Syahdan, secara khusus, data penduduk bekerja dari lulusan universitas juga menurun dari angka 9,69% pada Agustus 2019 menjadi 9,63% pada Agustus 2020.
Hal tersebut sejatinya cukup bertolak belakang dengan fakta bahwa saban tahunnya setiap kampus mewisudakan banyak sarjana. Malahan, ada yang 2 kali wisuda per tahun. Jadi, bagaimana nasib sarjana?
Mau bagaimana lagi, sebuah proses bernama "nganggur" harus dilalui oleh para sarjana, termasuklah di dalamnya sarjana lulusan pendidikan.
Bagi mereka yang sedari awal sudah kuliah sambil kerja, maka tiada kegalauan yang berarti. Begitu pula dengan sarjana fresh graduate lain yang punya usaha rumahan, melanjutkan bisnis keluarga. Mereka juga relatif tidak terlalu terbebani dengan fenomena pengangguran.
Berbeda halnya dengan para sarjana pendidikan yang kemarin baru lulus lalu kemudian masih meraba-raba cari kerja.Â
Tiga bulan pertama, barangkali kekhawatiran akan posisi nganggur belum bertamu.
Begitu pula dengan emak di rumah. Emak bisa saja ngeles dengan bercerita bahwa anaknya yang baru saja lulus sarjana sedang menunggu penerbitan ijazah. Dan barangkali, sang sarjananya juga demikian. Mereka masih menikmati euforia wisuda dan foto-foto skripsi yang terpajang rapi di perpustakaan.
Tapi ketika ijazah sudah didapat, legalisir tranksrip nilai rangkap 10 sudah dipegang, petualangan pun dimulai dan masing-masing diri pula terpaksa harus betah dengan posisi pengangguran.
Nyatanya takdir tiap sarjana pendidikan beda-beda. Ada sarjana yang baru menganggur 1 bulan tapi esoknya langsung diterima kerja, ada yang berbulan-bulan, bahkan tidak jarang pula yang banting setir seraya serong kanan mencoba usaha berjualan.
Aku pula demikian. Aku lulus dan mendapat ijazah sarjana pendidikan pada September 2016, sedangkan pekerjaan pertama kudapatkan pada Januari 2017. Di Curup, di kotaku tak ada satu pun lowongan waktu itu hingga akhirnya aku memilih untuk merantau ke Perawang (Riau).
Jalan tersebut aku pilih karena aku punya misi melanjutkan pendidikan magister ke UIN Suska, Pekanbaru. Tapi kenyataannya?Â
Selama dua bulan aku hanya berteman dengan kata nganggur. Entah berapa lamaranku tertolak, sedangkan panggilan mengajar di SMP malah aku tolak.
Bukan apa-apa. Waktu itu aku belum punya kendaraan, sedangkan jarak tempat tinggalku ke sekolah nyaris 15 KM. Tawaran gaji? Rp 500.000. Lumayan besar lah bagi guru honorer, tapi aku sengaja menolak dan menunggu panggilan kerja sebagai kontraktor di pabrik pulp and paper.
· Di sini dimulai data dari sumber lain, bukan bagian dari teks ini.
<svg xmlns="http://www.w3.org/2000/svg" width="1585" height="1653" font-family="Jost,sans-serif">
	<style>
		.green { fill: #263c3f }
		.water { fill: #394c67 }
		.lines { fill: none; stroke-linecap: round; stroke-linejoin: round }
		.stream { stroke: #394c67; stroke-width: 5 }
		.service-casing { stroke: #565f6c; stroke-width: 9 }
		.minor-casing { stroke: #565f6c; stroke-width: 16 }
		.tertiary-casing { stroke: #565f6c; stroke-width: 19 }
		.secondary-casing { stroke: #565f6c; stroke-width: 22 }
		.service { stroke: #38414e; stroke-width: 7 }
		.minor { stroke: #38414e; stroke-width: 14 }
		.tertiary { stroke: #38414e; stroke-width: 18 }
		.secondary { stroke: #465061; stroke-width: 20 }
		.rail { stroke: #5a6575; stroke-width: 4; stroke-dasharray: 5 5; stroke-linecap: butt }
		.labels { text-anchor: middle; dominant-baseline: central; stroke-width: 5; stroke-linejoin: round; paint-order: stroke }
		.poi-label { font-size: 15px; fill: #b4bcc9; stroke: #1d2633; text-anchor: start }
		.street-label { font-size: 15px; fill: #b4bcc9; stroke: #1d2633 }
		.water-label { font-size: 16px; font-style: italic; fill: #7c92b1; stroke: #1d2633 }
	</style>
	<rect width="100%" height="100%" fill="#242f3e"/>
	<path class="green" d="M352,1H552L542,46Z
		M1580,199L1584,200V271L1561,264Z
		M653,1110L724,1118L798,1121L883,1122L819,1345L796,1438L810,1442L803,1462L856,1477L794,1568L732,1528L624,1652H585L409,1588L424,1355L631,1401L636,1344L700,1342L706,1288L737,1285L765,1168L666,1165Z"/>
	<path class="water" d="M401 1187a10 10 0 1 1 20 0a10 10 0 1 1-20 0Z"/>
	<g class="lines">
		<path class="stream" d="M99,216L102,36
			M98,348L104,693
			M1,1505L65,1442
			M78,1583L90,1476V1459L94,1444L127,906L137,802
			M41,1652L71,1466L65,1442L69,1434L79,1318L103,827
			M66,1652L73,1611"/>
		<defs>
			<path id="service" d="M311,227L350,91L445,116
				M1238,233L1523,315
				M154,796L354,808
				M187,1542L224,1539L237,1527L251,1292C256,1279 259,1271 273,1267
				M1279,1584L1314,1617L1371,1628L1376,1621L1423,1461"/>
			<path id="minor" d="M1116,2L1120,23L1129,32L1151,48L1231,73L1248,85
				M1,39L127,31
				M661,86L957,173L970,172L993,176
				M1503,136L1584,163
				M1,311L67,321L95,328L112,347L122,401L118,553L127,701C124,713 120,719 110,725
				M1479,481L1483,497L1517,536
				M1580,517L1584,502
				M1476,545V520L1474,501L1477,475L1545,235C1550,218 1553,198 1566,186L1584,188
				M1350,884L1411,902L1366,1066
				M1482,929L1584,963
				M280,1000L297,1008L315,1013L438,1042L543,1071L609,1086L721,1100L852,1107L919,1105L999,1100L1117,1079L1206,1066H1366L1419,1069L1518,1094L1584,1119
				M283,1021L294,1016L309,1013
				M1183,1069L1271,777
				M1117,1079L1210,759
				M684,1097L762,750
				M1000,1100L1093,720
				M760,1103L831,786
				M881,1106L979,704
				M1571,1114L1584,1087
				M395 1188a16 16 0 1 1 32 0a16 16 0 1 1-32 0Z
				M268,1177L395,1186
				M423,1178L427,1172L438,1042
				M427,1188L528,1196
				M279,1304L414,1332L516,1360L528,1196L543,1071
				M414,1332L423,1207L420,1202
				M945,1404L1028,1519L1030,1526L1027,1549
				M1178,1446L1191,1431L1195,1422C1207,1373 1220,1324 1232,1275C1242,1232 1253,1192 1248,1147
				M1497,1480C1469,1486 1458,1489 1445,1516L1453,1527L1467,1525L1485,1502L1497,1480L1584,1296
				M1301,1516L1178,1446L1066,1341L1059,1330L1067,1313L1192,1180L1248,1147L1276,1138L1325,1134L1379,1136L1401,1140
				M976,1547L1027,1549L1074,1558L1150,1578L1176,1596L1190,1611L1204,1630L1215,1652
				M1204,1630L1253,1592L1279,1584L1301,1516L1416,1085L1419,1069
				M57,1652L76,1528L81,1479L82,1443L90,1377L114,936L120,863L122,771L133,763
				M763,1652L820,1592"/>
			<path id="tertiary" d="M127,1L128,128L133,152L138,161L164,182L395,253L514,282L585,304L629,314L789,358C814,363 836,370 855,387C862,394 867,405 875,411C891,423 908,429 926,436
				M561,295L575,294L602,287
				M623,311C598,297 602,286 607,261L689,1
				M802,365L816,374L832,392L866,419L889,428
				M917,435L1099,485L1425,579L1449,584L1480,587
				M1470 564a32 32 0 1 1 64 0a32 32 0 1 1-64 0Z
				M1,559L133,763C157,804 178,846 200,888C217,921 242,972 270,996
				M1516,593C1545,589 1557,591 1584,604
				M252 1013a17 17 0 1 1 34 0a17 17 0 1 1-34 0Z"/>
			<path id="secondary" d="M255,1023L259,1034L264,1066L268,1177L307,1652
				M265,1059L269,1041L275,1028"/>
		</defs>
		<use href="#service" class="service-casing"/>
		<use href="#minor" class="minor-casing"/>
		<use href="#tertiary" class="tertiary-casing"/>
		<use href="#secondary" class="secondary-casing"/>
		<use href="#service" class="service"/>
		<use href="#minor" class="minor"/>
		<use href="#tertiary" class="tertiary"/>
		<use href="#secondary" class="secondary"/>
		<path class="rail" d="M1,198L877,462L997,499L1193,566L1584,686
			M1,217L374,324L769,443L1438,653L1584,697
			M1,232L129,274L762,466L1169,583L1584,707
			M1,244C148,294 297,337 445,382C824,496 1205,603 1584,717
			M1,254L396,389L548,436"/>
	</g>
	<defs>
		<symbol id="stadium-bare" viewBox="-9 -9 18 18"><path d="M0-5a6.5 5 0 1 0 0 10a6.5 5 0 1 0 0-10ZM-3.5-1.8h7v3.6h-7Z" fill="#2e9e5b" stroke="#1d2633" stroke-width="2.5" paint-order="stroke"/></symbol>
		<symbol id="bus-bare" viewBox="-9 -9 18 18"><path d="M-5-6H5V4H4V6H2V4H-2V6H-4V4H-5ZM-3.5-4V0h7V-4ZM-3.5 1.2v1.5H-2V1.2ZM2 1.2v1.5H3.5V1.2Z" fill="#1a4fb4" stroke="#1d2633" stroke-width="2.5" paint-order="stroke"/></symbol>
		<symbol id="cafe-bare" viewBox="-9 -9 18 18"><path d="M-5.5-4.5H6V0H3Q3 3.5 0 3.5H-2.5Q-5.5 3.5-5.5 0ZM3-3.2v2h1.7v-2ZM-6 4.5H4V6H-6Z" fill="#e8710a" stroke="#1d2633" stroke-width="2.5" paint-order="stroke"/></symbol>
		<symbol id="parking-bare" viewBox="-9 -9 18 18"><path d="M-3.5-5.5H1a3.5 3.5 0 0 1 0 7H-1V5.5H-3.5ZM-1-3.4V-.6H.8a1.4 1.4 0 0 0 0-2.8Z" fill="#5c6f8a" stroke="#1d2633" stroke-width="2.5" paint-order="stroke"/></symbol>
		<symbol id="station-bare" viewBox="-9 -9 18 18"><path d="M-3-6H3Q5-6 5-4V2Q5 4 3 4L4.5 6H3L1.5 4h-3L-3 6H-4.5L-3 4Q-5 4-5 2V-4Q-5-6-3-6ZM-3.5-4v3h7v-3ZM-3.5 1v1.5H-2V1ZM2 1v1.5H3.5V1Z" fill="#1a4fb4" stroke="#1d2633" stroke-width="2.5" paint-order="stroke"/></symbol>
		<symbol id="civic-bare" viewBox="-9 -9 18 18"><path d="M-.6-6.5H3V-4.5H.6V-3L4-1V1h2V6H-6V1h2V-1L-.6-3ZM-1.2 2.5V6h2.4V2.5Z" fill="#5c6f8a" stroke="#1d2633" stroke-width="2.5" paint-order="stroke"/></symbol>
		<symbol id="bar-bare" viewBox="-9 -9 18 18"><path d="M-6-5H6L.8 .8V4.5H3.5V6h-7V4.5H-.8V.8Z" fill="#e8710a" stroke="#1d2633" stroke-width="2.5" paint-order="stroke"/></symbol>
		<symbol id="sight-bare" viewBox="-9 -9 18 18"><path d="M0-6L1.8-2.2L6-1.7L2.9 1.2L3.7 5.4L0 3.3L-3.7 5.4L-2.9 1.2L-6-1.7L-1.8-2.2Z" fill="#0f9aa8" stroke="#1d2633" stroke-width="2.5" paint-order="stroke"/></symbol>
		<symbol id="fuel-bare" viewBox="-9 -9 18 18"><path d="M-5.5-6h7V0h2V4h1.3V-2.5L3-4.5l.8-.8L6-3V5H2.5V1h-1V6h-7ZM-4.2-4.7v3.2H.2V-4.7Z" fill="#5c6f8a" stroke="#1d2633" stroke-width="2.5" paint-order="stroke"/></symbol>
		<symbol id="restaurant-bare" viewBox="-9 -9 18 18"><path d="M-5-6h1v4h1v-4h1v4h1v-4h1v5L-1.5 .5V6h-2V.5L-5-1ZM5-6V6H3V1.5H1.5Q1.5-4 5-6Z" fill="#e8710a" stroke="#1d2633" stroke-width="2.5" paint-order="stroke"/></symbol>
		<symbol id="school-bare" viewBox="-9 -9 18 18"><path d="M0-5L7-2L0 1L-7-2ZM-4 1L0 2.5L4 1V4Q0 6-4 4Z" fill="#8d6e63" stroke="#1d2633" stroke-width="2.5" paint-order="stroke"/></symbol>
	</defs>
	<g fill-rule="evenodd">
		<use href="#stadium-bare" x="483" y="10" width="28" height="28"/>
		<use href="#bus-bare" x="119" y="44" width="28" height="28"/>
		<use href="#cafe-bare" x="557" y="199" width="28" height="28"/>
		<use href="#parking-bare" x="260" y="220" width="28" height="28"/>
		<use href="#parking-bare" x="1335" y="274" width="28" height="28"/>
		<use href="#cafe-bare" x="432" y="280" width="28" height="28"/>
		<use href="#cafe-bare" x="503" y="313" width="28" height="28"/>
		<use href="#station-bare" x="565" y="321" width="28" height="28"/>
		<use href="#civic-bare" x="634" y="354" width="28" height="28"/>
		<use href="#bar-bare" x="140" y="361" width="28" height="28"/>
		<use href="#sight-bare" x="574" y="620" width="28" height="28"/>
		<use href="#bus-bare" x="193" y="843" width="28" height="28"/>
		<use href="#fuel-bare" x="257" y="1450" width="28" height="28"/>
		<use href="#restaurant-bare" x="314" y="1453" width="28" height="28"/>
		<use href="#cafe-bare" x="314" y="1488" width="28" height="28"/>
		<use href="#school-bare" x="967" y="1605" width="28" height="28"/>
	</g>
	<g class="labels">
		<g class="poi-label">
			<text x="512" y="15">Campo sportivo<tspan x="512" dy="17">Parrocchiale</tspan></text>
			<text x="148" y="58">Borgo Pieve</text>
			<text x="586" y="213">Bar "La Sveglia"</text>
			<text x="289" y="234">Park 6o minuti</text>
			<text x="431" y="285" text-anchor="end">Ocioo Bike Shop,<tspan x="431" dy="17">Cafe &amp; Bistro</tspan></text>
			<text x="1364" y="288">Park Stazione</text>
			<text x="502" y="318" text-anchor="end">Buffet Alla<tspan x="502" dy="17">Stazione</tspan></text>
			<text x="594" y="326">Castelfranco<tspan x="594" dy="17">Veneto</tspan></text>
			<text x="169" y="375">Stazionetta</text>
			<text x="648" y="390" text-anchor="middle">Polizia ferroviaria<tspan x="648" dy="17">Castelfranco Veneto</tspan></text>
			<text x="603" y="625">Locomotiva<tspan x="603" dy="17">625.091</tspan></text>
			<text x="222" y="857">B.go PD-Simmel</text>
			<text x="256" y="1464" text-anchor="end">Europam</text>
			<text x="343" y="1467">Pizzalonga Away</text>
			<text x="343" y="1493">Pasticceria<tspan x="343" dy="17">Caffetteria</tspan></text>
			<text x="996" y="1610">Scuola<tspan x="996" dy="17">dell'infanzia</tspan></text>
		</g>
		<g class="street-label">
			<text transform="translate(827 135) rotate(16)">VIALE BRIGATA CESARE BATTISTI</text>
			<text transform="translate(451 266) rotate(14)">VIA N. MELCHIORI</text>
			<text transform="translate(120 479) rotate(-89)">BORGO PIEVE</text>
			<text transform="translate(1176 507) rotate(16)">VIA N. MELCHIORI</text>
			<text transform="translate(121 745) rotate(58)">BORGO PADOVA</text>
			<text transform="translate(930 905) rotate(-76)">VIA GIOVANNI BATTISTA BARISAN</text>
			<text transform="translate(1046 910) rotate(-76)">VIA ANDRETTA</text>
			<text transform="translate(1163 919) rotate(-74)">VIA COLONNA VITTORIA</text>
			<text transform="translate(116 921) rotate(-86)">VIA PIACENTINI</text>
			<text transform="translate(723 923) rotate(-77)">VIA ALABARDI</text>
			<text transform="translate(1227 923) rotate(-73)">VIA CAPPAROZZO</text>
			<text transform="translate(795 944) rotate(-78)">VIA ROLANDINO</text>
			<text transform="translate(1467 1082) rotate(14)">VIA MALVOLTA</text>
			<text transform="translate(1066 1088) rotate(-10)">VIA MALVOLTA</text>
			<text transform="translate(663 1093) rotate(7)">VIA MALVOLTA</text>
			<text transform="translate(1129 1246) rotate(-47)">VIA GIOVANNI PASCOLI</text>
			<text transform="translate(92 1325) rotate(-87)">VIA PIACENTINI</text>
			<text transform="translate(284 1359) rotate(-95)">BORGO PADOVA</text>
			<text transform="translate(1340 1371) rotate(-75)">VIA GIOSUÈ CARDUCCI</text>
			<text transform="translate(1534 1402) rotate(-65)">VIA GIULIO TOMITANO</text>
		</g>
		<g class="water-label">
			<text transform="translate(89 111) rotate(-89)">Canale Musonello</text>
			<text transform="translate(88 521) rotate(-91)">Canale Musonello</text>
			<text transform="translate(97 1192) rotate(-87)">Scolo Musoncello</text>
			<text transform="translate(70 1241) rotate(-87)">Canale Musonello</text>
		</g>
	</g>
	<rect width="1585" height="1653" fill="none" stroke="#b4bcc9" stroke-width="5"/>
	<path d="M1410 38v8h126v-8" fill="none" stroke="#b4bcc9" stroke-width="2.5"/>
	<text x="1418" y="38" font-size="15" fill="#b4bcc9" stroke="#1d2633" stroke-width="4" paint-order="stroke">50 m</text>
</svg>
Lho, kok sengaja pilih kontraktor, apa kata Emak?
Sarjana Pendidikan tapi Kerja sebagai Kontraktor di Pabrik, Apa Kata Emak?
Iya, aku yang sarjana pendidikan ini sengaja pilih kerjaan sebagai karyawan kontrak di pabrik karena hitung-hitungan gajinya aku rasa dapat membuka peluang yang lebar untuk melanjutkan kuliah. Selain itu, ijazah sebagai berkas persyaratan yang diperlukan cukup ijazah SMA. Sontak saja, ijazah S-1 aku sembunyikan.
Alhamdulillah, memasuki Februari 2017 aku benar-benar diterima sebagai kontraktor di pabrik. Pencapaian tersebut tidak lain karena doa Emak yang mulai resah melihat keadaanku yang sedang nganggur.
Aku pula cukup beruntung karena waktu pertama kali masuk ruang kerja aku salah masuk. Aku ditempatkan di bagian cutting paper, tapi aku malah ikut teman kerja ke ruangan stationary.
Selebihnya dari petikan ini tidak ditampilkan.